▸ **TASK PROMPT**: Return the exact lines spanning from the line with "through a 30" through the last line of the entries, boundaries included, and no others.

□ □ □

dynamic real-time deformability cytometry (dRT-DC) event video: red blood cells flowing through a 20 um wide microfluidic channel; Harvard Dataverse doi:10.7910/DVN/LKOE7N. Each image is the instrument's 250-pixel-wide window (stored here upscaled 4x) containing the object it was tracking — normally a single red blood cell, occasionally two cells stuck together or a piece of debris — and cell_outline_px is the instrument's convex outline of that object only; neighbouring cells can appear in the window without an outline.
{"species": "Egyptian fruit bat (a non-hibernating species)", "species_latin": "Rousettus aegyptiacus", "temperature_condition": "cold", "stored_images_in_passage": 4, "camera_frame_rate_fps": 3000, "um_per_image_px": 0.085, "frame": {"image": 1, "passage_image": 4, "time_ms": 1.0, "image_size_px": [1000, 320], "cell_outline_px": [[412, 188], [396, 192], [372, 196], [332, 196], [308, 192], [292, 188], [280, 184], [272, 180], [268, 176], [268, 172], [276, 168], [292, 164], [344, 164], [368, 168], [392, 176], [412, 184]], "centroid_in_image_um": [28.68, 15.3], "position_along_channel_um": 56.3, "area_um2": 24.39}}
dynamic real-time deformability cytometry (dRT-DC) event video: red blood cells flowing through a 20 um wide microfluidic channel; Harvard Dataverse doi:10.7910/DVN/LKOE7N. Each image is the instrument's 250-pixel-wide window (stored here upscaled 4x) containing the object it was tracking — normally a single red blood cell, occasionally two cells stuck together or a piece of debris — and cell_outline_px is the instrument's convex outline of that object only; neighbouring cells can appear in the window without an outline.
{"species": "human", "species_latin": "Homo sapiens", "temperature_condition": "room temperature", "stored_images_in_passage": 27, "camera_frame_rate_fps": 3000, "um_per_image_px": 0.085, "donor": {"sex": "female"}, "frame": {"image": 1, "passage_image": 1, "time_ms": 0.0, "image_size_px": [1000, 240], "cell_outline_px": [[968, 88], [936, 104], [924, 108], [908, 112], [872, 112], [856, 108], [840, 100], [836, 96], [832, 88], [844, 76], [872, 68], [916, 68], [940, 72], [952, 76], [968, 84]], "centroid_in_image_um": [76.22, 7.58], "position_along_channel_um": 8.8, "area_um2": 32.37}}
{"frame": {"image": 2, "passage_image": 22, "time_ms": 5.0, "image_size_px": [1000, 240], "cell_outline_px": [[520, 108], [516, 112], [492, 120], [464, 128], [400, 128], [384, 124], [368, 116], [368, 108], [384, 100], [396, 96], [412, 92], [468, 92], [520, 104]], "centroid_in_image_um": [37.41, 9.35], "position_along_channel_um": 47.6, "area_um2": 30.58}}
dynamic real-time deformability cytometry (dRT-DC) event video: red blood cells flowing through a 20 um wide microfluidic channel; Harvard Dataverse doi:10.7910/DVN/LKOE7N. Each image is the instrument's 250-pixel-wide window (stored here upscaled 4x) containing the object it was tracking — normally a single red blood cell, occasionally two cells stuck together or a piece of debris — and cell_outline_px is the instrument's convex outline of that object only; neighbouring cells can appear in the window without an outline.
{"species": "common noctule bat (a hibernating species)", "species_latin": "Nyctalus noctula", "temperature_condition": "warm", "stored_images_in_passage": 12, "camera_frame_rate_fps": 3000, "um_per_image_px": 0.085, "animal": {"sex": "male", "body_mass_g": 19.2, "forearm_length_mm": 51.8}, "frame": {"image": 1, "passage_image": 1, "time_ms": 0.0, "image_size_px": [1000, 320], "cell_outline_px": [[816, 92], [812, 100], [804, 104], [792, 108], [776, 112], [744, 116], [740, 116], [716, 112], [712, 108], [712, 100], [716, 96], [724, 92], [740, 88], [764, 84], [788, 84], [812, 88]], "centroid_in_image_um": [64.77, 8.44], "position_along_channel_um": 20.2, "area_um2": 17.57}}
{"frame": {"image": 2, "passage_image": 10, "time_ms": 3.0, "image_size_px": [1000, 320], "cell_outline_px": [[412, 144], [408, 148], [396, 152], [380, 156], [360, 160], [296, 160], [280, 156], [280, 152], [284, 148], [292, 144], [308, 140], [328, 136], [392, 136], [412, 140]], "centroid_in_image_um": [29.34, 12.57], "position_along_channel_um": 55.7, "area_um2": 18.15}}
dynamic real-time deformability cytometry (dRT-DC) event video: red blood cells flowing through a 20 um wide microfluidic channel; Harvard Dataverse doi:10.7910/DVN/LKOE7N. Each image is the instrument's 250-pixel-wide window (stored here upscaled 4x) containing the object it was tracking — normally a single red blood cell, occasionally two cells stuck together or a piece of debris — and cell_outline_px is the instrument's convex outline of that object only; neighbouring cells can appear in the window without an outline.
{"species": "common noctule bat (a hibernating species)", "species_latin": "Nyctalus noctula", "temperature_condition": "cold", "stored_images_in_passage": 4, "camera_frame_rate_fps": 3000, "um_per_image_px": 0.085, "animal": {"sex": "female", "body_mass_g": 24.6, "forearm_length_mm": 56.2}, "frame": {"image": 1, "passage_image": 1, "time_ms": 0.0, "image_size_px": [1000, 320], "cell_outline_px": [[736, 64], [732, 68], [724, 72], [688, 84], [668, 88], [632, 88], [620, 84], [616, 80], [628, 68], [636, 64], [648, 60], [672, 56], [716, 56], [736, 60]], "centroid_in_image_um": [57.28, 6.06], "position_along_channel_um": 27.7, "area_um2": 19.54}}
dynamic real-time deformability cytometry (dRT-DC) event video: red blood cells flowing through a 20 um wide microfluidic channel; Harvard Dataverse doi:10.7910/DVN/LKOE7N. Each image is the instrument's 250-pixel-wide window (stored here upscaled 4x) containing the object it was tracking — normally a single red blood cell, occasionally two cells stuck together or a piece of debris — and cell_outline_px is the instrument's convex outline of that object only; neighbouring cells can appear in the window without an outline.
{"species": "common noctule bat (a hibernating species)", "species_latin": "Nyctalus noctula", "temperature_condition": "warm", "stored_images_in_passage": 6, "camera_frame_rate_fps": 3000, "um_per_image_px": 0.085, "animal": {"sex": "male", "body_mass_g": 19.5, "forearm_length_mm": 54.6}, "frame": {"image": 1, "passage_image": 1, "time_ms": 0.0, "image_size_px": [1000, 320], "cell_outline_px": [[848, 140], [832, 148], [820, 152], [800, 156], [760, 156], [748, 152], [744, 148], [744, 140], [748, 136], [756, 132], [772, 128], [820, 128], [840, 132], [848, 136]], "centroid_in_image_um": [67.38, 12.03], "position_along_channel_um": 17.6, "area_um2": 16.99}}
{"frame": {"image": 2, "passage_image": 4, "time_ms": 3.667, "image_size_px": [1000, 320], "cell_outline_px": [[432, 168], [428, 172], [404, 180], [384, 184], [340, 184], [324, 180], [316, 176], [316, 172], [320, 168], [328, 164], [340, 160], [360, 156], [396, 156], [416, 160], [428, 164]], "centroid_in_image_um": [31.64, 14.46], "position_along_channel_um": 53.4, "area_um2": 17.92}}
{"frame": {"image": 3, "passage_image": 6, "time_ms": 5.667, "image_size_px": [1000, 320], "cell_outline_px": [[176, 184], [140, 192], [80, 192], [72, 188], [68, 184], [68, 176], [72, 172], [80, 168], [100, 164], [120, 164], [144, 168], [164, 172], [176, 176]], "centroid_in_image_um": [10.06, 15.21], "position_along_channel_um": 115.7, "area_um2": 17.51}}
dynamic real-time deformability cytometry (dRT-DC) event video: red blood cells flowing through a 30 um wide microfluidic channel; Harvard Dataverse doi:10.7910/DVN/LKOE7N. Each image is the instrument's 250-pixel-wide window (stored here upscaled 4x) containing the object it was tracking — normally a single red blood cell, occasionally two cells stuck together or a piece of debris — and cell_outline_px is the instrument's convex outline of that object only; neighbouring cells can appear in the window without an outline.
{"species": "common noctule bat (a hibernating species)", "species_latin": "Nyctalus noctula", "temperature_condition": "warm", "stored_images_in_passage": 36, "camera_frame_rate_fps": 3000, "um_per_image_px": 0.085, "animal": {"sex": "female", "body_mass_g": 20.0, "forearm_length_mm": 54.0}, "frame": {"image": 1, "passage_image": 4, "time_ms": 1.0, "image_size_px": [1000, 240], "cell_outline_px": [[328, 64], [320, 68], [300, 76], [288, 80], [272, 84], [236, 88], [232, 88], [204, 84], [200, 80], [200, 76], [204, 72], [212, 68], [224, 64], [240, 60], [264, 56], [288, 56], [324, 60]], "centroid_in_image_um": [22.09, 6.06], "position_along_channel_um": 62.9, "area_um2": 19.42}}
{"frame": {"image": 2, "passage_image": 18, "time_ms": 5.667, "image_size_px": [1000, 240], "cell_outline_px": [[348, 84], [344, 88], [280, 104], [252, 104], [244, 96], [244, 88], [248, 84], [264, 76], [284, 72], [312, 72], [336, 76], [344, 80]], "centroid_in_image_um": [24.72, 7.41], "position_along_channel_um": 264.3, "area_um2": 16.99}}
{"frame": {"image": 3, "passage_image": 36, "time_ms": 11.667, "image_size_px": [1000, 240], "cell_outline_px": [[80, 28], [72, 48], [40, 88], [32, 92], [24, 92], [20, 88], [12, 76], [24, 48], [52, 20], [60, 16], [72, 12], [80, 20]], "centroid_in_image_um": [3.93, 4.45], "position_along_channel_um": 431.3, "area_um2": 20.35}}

□ □ □

▸ **ANSWER**:
dynamic real-time deformability cytometry (dRT-DC) event video: red blood cells flowing through a 30 um wide microfluidic channel; Harvard Dataverse doi:10.7910/DVN/LKOE7N. Each image is the instrument's 250-pixel-wide window (stored here upscaled 4x) containing the object it was tracking — normally a single red blood cell, occasionally two cells stuck together or a piece of debris — and cell_outline_px is the instrument's convex outline of that object only; neighbouring cells can appear in the window without an outline.
{"species": "common noctule bat (a hibernating species)", "species_latin": "Nyctalus noctula", "temperature_condition": "warm", "stored_images_in_passage": 36, "camera_frame_rate_fps": 3000, "um_per_image_px": 0.085, "animal": {"sex": "female", "body_mass_g": 20.0, "forearm_length_mm": 54.0}, "frame": {"image": 1, "passage_image": 4, "time_ms": 1.0, "image_size_px": [1000, 240], "cell_outline_px": [[328, 64], [320, 68], [300, 76], [288, 80], [272, 84], [236, 88], [232, 88], [204, 84], [200, 80], [200, 76], [204, 72], [212, 68], [224, 64], [240, 60], [264, 56], [288, 56], [324, 60]], "centroid_in_image_um": [22.09, 6.06], "position_along_channel_um": 62.9, "area_um2": 19.42}}
{"frame": {"image": 2, "passage_image": 18, "time_ms": 5.667, "image_size_px": [1000, 240], "cell_outline_px": [[348, 84], [344, 88], [280, 104], [252, 104], [244, 96], [244, 88], [248, 84], [264, 76], [284, 72], [312, 72], [336, 76], [344, 80]], "centroid_in_image_um": [24.72, 7.41], "position_along_channel_um": 264.3, "area_um2": 16.99}}
{"frame": {"image": 3, "passage_image": 36, "time_ms": 11.667, "image_size_px": [1000, 240], "cell_outline_px": [[80, 28], [72, 48], [40, 88], [32, 92], [24, 92], [20, 88], [12, 76], [24, 48], [52, 20], [60, 16], [72, 12], [80, 20]], "centroid_in_image_um": [3.93, 4.45], "position_along_channel_um": 431.3, "area_um2": 20.35}}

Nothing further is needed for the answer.